2. Comodo Internet security – the same story as above – their “Sandbox” is messing up with OS and blocks applications from vital activity such as saving files or accessing registry. Their “sandbox” causes files to be stored in wrong places and become inaccessible. Either turn off sandbox or uninstall Comodo and install Microsoft Security Essentials instead.

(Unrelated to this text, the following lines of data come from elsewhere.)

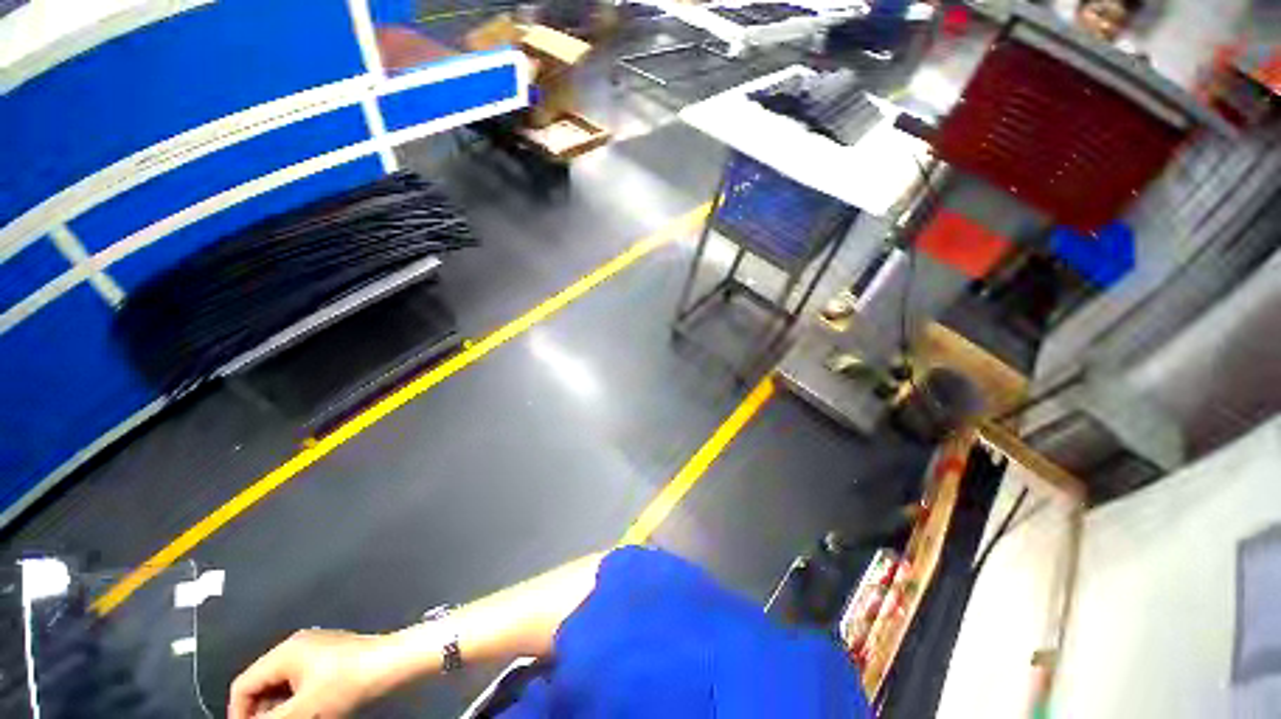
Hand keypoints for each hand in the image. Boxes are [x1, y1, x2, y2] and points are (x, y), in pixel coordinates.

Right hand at [228, 629, 387, 718]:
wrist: (392, 662)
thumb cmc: (347, 684)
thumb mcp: (304, 710)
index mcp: (285, 652)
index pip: (243, 685)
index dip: (240, 713)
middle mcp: (297, 645)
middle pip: (262, 683)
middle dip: (262, 710)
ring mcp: (316, 647)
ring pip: (283, 682)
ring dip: (281, 706)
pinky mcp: (332, 653)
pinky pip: (302, 678)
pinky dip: (298, 697)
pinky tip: (311, 711)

3. Webroot Secure Anywhere – again it messes up with operating system causing problems with Windows Clipboard, preventing Edit->Paste from working in many applications including the new AFL editor. The solution is to go to Webroot Identity Protection settings and turn OFF Identity Shield. The issue affects many applications and is described in detail on their forum:
https://community.webroot.com/t5/Webroot-SecureAnywhere-Complete/Copy-Paste-Stops-Working-in-some-applications/td-p/21588/page/4

4. AMD Catalyst Software Suite, Desktop Desktop Manager – it may cause problems with saving window positions because it has a feature called “Dialog repositioning” that moves windows by itself somewhere else. AMD of course knows better where you want to have your windows. Solution: disable “Dialog repositioning” as shown below or turn off “Desktop Manager” feature. You may also uncheck “Preserve application position and size” box because AmiBroker remembers positions of all its windows by itself and does not need AMD’s help.